*Task*:
Please reproduce all of the data below exactly, leaving each picture out.

Records from a dataset
========================================
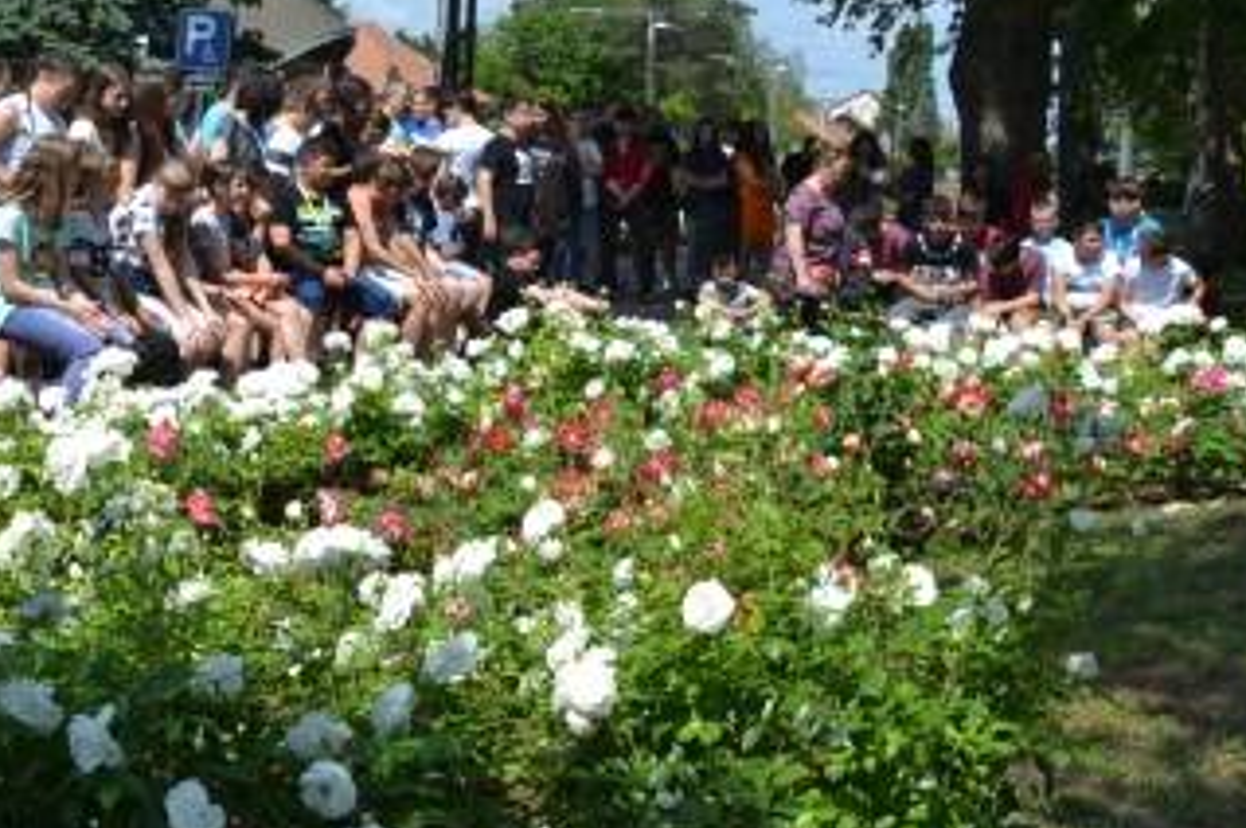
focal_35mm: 61
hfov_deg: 30.6
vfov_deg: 22.2
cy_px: 340
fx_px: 2109
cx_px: 8
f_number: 7.1
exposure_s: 1/250
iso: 100
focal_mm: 18
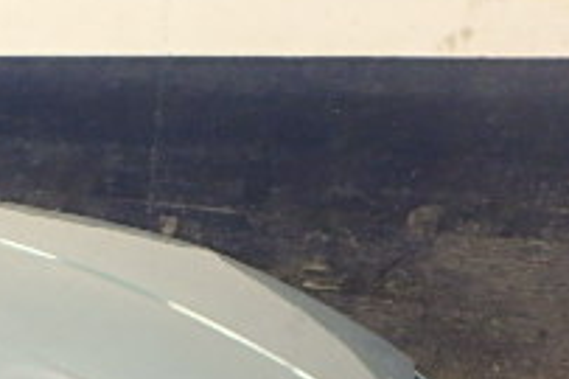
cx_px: -258
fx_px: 1090
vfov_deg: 18.1
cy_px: 519
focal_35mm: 69
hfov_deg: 23.9
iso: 640
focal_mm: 3.7
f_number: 3.5
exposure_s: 1/30
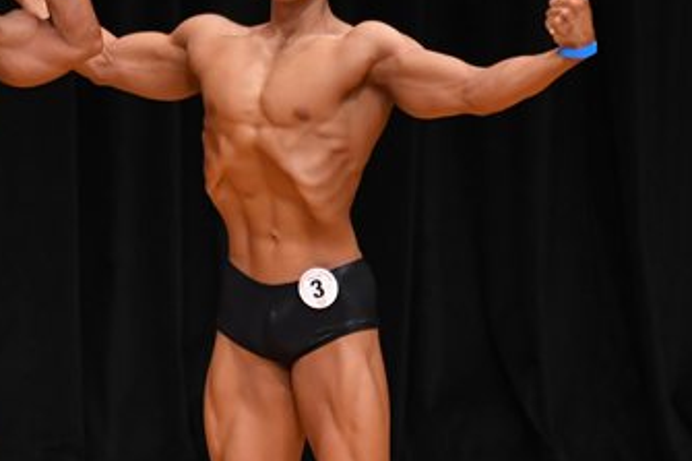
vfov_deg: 2.2
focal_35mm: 625
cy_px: 306
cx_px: -24
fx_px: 12007
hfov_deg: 3.3
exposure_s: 1/400
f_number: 5.6
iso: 3200
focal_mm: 180
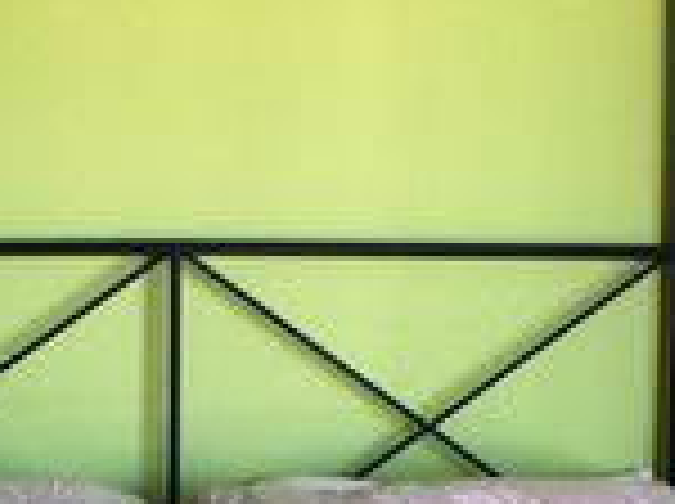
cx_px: 158
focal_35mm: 91
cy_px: 432
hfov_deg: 21.4
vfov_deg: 16.0
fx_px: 1772
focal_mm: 6.1
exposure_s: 1/25
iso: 150
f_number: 2.8
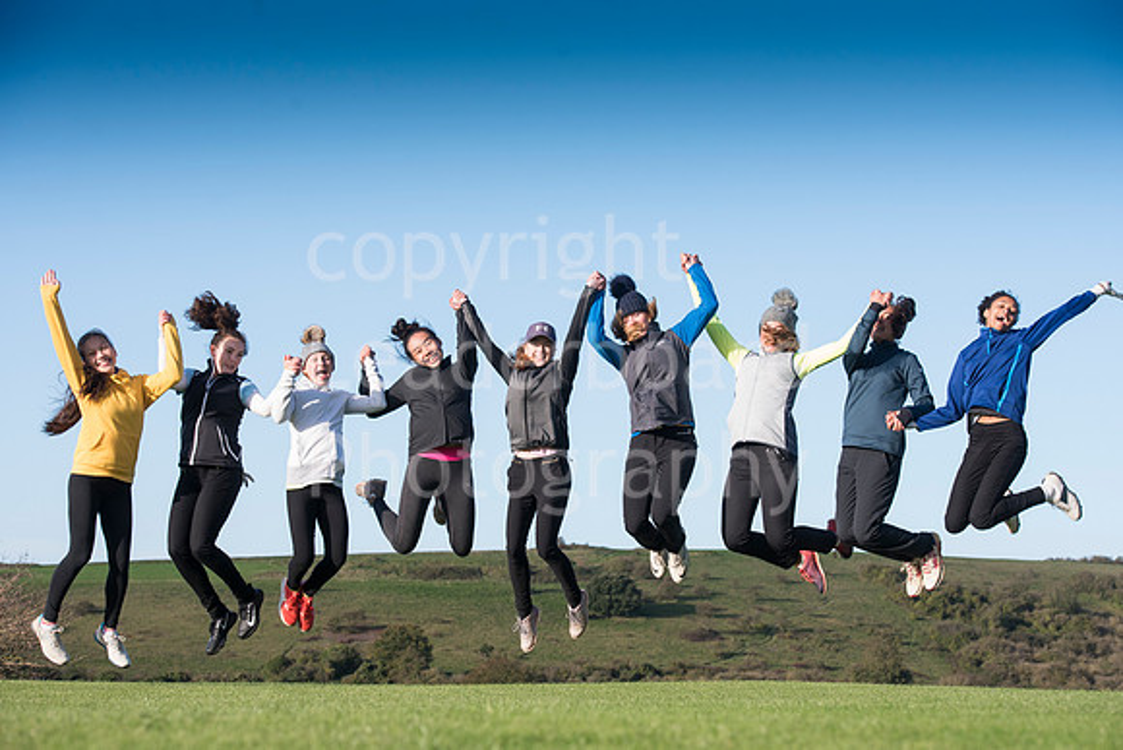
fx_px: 2184
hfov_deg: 28.8
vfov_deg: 19.5
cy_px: 375
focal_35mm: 70
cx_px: 562
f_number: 6.3
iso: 400
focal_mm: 70
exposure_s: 1/640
========================================
*Answer for this exercise*:
focal_35mm: 61
hfov_deg: 30.6
vfov_deg: 22.2
cy_px: 340
fx_px: 2109
cx_px: 8
f_number: 7.1
exposure_s: 1/250
iso: 100
focal_mm: 18
cx_px: -258
fx_px: 1090
vfov_deg: 18.1
cy_px: 519
focal_35mm: 69
hfov_deg: 23.9
iso: 640
focal_mm: 3.7
f_number: 3.5
exposure_s: 1/30
vfov_deg: 2.2
focal_35mm: 625
cy_px: 306
cx_px: -24
fx_px: 12007
hfov_deg: 3.3
exposure_s: 1/400
f_number: 5.6
iso: 3200
focal_mm: 180
cx_px: 158
focal_35mm: 91
cy_px: 432
hfov_deg: 21.4
vfov_deg: 16.0
fx_px: 1772
focal_mm: 6.1
exposure_s: 1/25
iso: 150
f_number: 2.8
fx_px: 2184
hfov_deg: 28.8
vfov_deg: 19.5
cy_px: 375
focal_35mm: 70
cx_px: 562
f_number: 6.3
iso: 400
focal_mm: 70
exposure_s: 1/640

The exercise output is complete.